When Maintenance Turns Into Repair
Sometimes a routine filter change turns up something bigger. A cracked housing or a failed membrane isn’t something another filter swap will fix. Most outright failures we see trace back to the same pattern above: pre-filters that ran past their window long enough that the part downstream took on work it was never built for.
We’ve covered what that repair process actually looks like, including how to tell a simple swap from a bigger job.
The System You Choose Affects How Often You’re Doing This
Some systems demand more attention than others. An RO system needs filter swaps every three to six months on top of periodic membrane changes, the same schedule in the table above.
A simpler whole-house carbon system needs far less. That gap is worth knowing before you pick a system. Comparing filtration systems side by side can help you find one that fits how your household uses water.
Keep Your Filtration System on Schedule
A licensed plumber catches the wear that’s easy to miss on your own, from pressure drift to a connection that’s starting to loosen.
Regular upkeep keeps your system running the way it should, from the storage tank to your tap, providing clean, safe water and helping protect every part downstream. If it’s been a while since your last check, request a free estimate or call us at (469) 207-1400, and we’ll get you back on a schedule that fits DFW water.

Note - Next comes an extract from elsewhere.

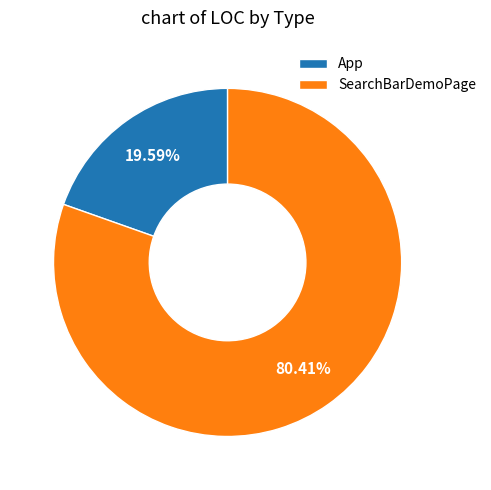

To the nearest percent, what is the difference between the SearchBarDemoPage and App slice percentages?

61%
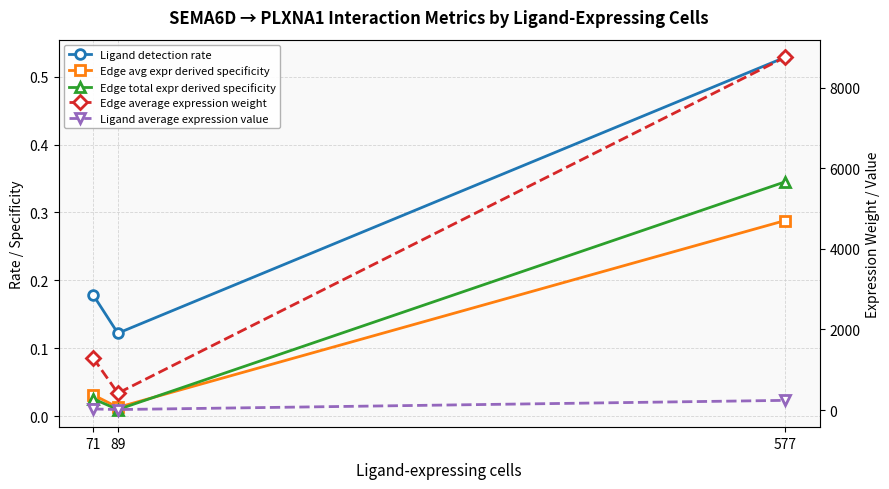

Is the value of Edge avg expr derived specificity at 71 greater than the value of Ligand detection rate at 71?

No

Frequently Asked Questions
Do water filtration systems require maintenance?
Yes. Every part, from sediment pre-filters to the RO membrane, has a working life and needs regular maintenance to keep working the way it did when it was new.
How often should a water filter be serviced?
It depends on the part. Water filter maintenance for sediment and carbon filters needs to happen more often than for the RO membrane, since DFW’s hard water pushes that timeline shorter. Check the table above for the specifics.
What’s the difference between a sediment filter and a carbon filter?
A sediment filter catches particles like dirt and rust before they reach the rest of the system. A carbon filter removes contaminants responsible for bad taste and odor, leaving you with filtered water that’s of better quality overall. Most home filtration systems use both because they solve different problems.
Can a clogged filter damage the rest of my system?
Yes. A clogged filter forces the parts behind it, especially the RO membrane, to handle material they weren’t built to filter. That shortens their life and can lead to repairs that a timely regular replacement would have prevented.